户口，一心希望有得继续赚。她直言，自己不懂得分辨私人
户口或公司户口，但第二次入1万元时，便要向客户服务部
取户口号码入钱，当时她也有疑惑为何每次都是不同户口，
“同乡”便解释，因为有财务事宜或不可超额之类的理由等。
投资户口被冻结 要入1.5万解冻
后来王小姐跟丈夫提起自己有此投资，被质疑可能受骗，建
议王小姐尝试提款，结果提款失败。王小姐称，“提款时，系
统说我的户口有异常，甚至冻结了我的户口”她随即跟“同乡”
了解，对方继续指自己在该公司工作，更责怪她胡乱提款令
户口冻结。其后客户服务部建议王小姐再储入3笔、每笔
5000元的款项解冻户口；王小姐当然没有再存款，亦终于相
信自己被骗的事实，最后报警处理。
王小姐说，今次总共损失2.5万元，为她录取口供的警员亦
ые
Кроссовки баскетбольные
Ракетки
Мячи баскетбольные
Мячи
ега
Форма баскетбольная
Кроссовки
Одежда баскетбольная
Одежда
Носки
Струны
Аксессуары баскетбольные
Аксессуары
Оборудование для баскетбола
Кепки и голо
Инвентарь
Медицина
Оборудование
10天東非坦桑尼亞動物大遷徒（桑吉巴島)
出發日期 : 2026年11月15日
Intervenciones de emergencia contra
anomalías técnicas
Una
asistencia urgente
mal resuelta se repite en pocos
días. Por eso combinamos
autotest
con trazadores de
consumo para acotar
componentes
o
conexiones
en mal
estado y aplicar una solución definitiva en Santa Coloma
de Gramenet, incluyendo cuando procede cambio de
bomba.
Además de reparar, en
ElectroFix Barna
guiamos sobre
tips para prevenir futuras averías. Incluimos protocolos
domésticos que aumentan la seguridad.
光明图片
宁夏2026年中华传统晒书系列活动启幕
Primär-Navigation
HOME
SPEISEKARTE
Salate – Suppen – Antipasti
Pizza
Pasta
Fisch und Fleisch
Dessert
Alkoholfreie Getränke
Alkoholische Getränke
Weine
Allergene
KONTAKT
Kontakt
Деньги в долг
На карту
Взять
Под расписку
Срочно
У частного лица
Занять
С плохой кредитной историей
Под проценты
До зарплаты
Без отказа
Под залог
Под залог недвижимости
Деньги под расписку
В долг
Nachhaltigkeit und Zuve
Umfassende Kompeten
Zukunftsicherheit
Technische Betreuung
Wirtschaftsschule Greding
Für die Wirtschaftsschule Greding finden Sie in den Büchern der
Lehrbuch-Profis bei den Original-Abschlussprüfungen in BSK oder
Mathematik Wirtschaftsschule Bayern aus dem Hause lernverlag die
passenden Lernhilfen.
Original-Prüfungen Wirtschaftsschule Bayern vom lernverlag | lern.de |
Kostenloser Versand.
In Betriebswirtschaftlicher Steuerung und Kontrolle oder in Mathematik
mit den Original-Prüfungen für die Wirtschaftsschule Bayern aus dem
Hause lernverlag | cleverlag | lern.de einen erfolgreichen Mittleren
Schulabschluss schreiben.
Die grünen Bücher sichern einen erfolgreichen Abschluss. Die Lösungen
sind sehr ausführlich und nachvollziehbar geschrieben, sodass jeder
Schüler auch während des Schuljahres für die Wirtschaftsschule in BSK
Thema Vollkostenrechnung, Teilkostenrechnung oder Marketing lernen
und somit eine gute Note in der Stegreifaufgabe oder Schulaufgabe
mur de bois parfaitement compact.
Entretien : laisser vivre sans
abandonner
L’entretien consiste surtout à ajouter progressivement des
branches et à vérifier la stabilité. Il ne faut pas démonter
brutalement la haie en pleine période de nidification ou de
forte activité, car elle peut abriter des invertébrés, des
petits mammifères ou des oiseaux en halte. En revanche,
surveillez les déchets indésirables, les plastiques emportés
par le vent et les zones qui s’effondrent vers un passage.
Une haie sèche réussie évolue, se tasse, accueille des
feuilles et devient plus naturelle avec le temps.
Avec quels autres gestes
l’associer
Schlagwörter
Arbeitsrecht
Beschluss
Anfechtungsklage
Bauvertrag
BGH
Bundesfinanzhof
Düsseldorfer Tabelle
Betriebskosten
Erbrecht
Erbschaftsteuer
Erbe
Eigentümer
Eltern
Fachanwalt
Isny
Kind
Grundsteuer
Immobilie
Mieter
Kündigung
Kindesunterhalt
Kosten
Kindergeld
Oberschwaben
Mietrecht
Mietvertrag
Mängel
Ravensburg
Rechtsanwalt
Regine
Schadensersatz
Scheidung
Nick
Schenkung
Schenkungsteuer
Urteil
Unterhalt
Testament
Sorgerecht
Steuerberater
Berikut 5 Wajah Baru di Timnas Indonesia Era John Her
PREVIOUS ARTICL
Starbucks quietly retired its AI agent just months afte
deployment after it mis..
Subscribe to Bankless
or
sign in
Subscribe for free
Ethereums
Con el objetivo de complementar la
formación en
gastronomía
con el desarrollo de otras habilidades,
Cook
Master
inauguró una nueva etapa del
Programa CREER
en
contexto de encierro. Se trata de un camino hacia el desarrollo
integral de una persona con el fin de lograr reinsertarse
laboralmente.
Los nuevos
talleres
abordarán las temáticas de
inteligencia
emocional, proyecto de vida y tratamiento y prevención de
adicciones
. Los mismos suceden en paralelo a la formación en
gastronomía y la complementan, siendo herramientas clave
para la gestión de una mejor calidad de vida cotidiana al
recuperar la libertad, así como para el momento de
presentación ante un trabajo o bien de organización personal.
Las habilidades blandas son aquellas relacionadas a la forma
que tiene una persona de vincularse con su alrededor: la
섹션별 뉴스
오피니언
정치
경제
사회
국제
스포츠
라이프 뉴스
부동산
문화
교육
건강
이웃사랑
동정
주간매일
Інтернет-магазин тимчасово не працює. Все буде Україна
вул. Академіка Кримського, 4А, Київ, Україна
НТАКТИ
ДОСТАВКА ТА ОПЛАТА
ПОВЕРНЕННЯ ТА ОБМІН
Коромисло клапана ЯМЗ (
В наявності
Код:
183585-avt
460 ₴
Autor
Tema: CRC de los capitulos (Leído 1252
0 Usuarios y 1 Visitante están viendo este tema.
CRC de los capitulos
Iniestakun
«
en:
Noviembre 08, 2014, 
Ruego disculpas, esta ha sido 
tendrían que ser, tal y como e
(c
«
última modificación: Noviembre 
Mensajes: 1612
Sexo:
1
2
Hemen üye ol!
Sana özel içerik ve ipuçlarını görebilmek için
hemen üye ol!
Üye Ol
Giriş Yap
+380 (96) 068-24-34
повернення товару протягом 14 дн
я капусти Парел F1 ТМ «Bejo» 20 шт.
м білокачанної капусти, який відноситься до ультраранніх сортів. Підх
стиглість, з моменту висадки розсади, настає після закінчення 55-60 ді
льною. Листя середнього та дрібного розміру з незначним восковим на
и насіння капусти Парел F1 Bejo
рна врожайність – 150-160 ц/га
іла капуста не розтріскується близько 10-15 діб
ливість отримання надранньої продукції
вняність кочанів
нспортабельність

• _TASK TO COMPLETE_
Print all of the data exactly as it stands above.

• _WRITTEN SOLUTION_
户口，一心希望有得继续赚。她直言，自己不懂得分辨私人
户口或公司户口，但第二次入1万元时，便要向客户服务部
取户口号码入钱，当时她也有疑惑为何每次都是不同户口，
“同乡”便解释，因为有财务事宜或不可超额之类的理由等。
投资户口被冻结 要入1.5万解冻
后来王小姐跟丈夫提起自己有此投资，被质疑可能受骗，建
议王小姐尝试提款，结果提款失败。王小姐称，“提款时，系
统说我的户口有异常，甚至冻结了我的户口”她随即跟“同乡”
了解，对方继续指自己在该公司工作，更责怪她胡乱提款令
户口冻结。其后客户服务部建议王小姐再储入3笔、每笔
5000元的款项解冻户口；王小姐当然没有再存款，亦终于相
信自己被骗的事实，最后报警处理。
王小姐说，今次总共损失2.5万元，为她录取口供的警员亦
ые
Кроссовки баскетбольные
Ракетки
Мячи баскетбольные
Мячи
ега
Форма баскетбольная
Кроссовки
Одежда баскетбольная
Одежда
Носки
Струны
Аксессуары баскетбольные
Аксессуары
Оборудование для баскетбола
Кепки и голо
Инвентарь
Медицина
Оборудование
10天東非坦桑尼亞動物大遷徒（桑吉巴島)
出發日期 : 2026年11月15日
Intervenciones de emergencia contra
anomalías técnicas
Una
asistencia urgente
mal resuelta se repite en pocos
días. Por eso combinamos
autotest
con trazadores de
consumo para acotar
componentes
o
conexiones
en mal
estado y aplicar una solución definitiva en Santa Coloma
de Gramenet, incluyendo cuando procede cambio de
bomba.
Además de reparar, en
ElectroFix Barna
guiamos sobre
tips para prevenir futuras averías. Incluimos protocolos
domésticos que aumentan la seguridad.
光明图片
宁夏2026年中华传统晒书系列活动启幕
Primär-Navigation
HOME
SPEISEKARTE
Salate – Suppen – Antipasti
Pizza
Pasta
Fisch und Fleisch
Dessert
Alkoholfreie Getränke
Alkoholische Getränke
Weine
Allergene
KONTAKT
Kontakt
Деньги в долг
На карту
Взять
Под расписку
Срочно
У частного лица
Занять
С плохой кредитной историей
Под проценты
До зарплаты
Без отказа
Под залог
Под залог недвижимости
Деньги под расписку
В долг
Nachhaltigkeit und Zuve
Umfassende Kompeten
Zukunftsicherheit
Technische Betreuung
Wirtschaftsschule Greding
Für die Wirtschaftsschule Greding finden Sie in den Büchern der
Lehrbuch-Profis bei den Original-Abschlussprüfungen in BSK oder
Mathematik Wirtschaftsschule Bayern aus dem Hause lernverlag die
passenden Lernhilfen.
Original-Prüfungen Wirtschaftsschule Bayern vom lernverlag | lern.de |
Kostenloser Versand.
In Betriebswirtschaftlicher Steuerung und Kontrolle oder in Mathematik
mit den Original-Prüfungen für die Wirtschaftsschule Bayern aus dem
Hause lernverlag | cleverlag | lern.de einen erfolgreichen Mittleren
Schulabschluss schreiben.
Die grünen Bücher sichern einen erfolgreichen Abschluss. Die Lösungen
sind sehr ausführlich und nachvollziehbar geschrieben, sodass jeder
Schüler auch während des Schuljahres für die Wirtschaftsschule in BSK
Thema Vollkostenrechnung, Teilkostenrechnung oder Marketing lernen
und somit eine gute Note in der Stegreifaufgabe oder Schulaufgabe
mur de bois parfaitement compact.
Entretien : laisser vivre sans
abandonner
L’entretien consiste surtout à ajouter progressivement des
branches et à vérifier la stabilité. Il ne faut pas démonter
brutalement la haie en pleine période de nidification ou de
forte activité, car elle peut abriter des invertébrés, des
petits mammifères ou des oiseaux en halte. En revanche,
surveillez les déchets indésirables, les plastiques emportés
par le vent et les zones qui s’effondrent vers un passage.
Une haie sèche réussie évolue, se tasse, accueille des
feuilles et devient plus naturelle avec le temps.
Avec quels autres gestes
l’associer
Schlagwörter
Arbeitsrecht
Beschluss
Anfechtungsklage
Bauvertrag
BGH
Bundesfinanzhof
Düsseldorfer Tabelle
Betriebskosten
Erbrecht
Erbschaftsteuer
Erbe
Eigentümer
Eltern
Fachanwalt
Isny
Kind
Grundsteuer
Immobilie
Mieter
Kündigung
Kindesunterhalt
Kosten
Kindergeld
Oberschwaben
Mietrecht
Mietvertrag
Mängel
Ravensburg
Rechtsanwalt
Regine
Schadensersatz
Scheidung
Nick
Schenkung
Schenkungsteuer
Urteil
Unterhalt
Testament
Sorgerecht
Steuerberater
Berikut 5 Wajah Baru di Timnas Indonesia Era John Her
PREVIOUS ARTICL
Starbucks quietly retired its AI agent just months afte
deployment after it mis..
Subscribe to Bankless
or
sign in
Subscribe for free
Ethereums
Con el objetivo de complementar la
formación en
gastronomía
con el desarrollo de otras habilidades,
Cook
Master
inauguró una nueva etapa del
Programa CREER
en
contexto de encierro. Se trata de un camino hacia el desarrollo
integral de una persona con el fin de lograr reinsertarse
laboralmente.
Los nuevos
talleres
abordarán las temáticas de
inteligencia
emocional, proyecto de vida y tratamiento y prevención de
adicciones
. Los mismos suceden en paralelo a la formación en
gastronomía y la complementan, siendo herramientas clave
para la gestión de una mejor calidad de vida cotidiana al
recuperar la libertad, así como para el momento de
presentación ante un trabajo o bien de organización personal.
Las habilidades blandas son aquellas relacionadas a la forma
que tiene una persona de vincularse con su alrededor: la
섹션별 뉴스
오피니언
정치
경제
사회
국제
스포츠
라이프 뉴스
부동산
문화
교육
건강
이웃사랑
동정
주간매일
Інтернет-магазин тимчасово не працює. Все буде Україна
вул. Академіка Кримського, 4А, Київ, Україна
НТАКТИ
ДОСТАВКА ТА ОПЛАТА
ПОВЕРНЕННЯ ТА ОБМІН
Коромисло клапана ЯМЗ (
В наявності
Код:
183585-avt
460 ₴
Autor
Tema: CRC de los capitulos (Leído 1252
0 Usuarios y 1 Visitante están viendo este tema.
CRC de los capitulos
Iniestakun
«
en:
Noviembre 08, 2014, 
Ruego disculpas, esta ha sido 
tendrían que ser, tal y como e
(c
«
última modificación: Noviembre 
Mensajes: 1612
Sexo:
1
2
Hemen üye ol!
Sana özel içerik ve ipuçlarını görebilmek için
hemen üye ol!
Üye Ol
Giriş Yap
+380 (96) 068-24-34
повернення товару протягом 14 дн
я капусти Парел F1 ТМ «Bejo» 20 шт.
м білокачанної капусти, який відноситься до ультраранніх сортів. Підх
стиглість, з моменту висадки розсади, настає після закінчення 55-60 ді
льною. Листя середнього та дрібного розміру з незначним восковим на
и насіння капусти Парел F1 Bejo
рна врожайність – 150-160 ц/га
іла капуста не розтріскується близько 10-15 діб
ливість отримання надранньої продукції
вняність кочанів
нспортабельність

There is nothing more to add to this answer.